To create a user, get the user's Amazon credentials, and grant the user permissions

Users need programmatic access if they want to interact with Amazon outside of the Amazon Web Services Management Console. The Amazon APIs and the Amazon Command Line Interface require access keys. Whenever possible, create temporary credentials that consist of an access key ID, a secret access key, and a security token that indicates when the credentials expire.

To grant users programmatic access, choose one of the following options.

Which user needs programmatic access? To By
IAM Use short-term credentials to sign programmatic requests to the Amazon CLI or Amazon APIs (directly or by using the Amazon SDKs). Following the instructions in Using temporary credentials with Amazon resources in the IAM User Guide.
IAM

(Not recommended)

Use long-term credentials to sign programmatic requests to the Amazon CLI or Amazon APIs (directly or by using the Amazon SDKs).		 Following the instructions in Managing access keys for IAM users in the IAM User Guide.

Deploy the add-in

Add-ins for System Center VMM are distributed as .zip files. To deploy the add-in, use the following procedure.

To deploy the add-in

  1. From your instance, go to Amazon Systems Manager for Microsoft System Center Virtual Machine Manager and click SCVMM. Save the aws-systems-manager-1.5.zip file to your instance.

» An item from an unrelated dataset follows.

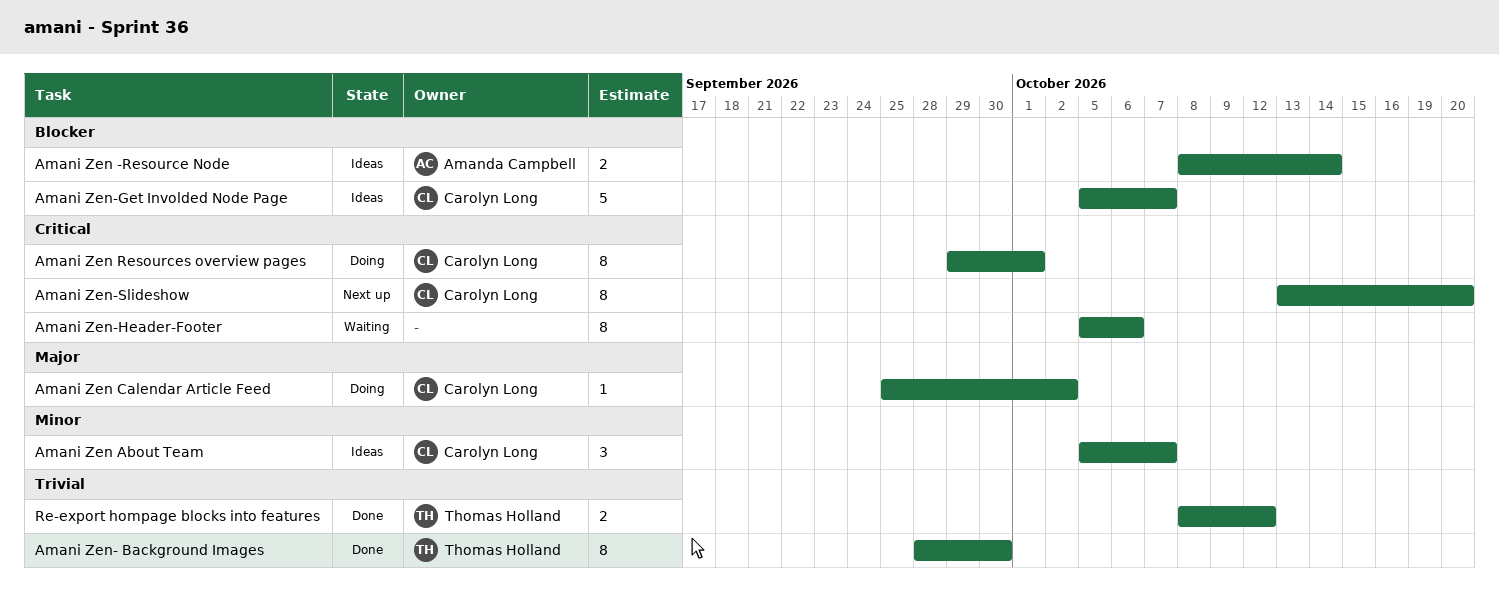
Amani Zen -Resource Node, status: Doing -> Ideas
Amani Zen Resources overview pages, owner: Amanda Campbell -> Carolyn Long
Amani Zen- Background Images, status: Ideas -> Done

  2. Open the VMM console.

  3. In the navigation pane, click Settings and then click Console Add-Ins.

  4. On the ribbon, click Import Console Add-in.

  5. On the Select an Add-in page, click Browse and select the aws-systems-manager-1.5.zip file for the add-in that you downloaded.

  6. Ignore any warnings that there are assemblies in the add-in that are not signed by a trusted authority. Select Continue installing this add-in anyway and then click Next.

  7. On the Summary page, click Finish.

  8. When the add-in is imported, the status of the job is Completed. You can close the Jobs window.

Provide your Amazon credentials

When you use the Systems Manager for the first time, you must provide your Amazon credentials. Your access keys identify you to Amazon. There are two types of access keys: access key IDs (for example, AKIAIOSFODNN7EXAMPLE) and secret access keys (for example, wJalrXUtnFEMI/K7MDENG/bPxRfiCYEXAMPLEKEY). You should have stored your access keys in a safe place when you received them.

To provide your Amazon credentials

  1. Open the VMM console.

  2. In the navigation pane, click VMs and Services.

  3. On the ribbon, click Amazon EC2.

  4. On the Credentials tab, specify your Amazon credentials, select a default region, and then click Save.

    Amazon Systems Manager Credentials tab.

To change these credentials at any time, click Configuration.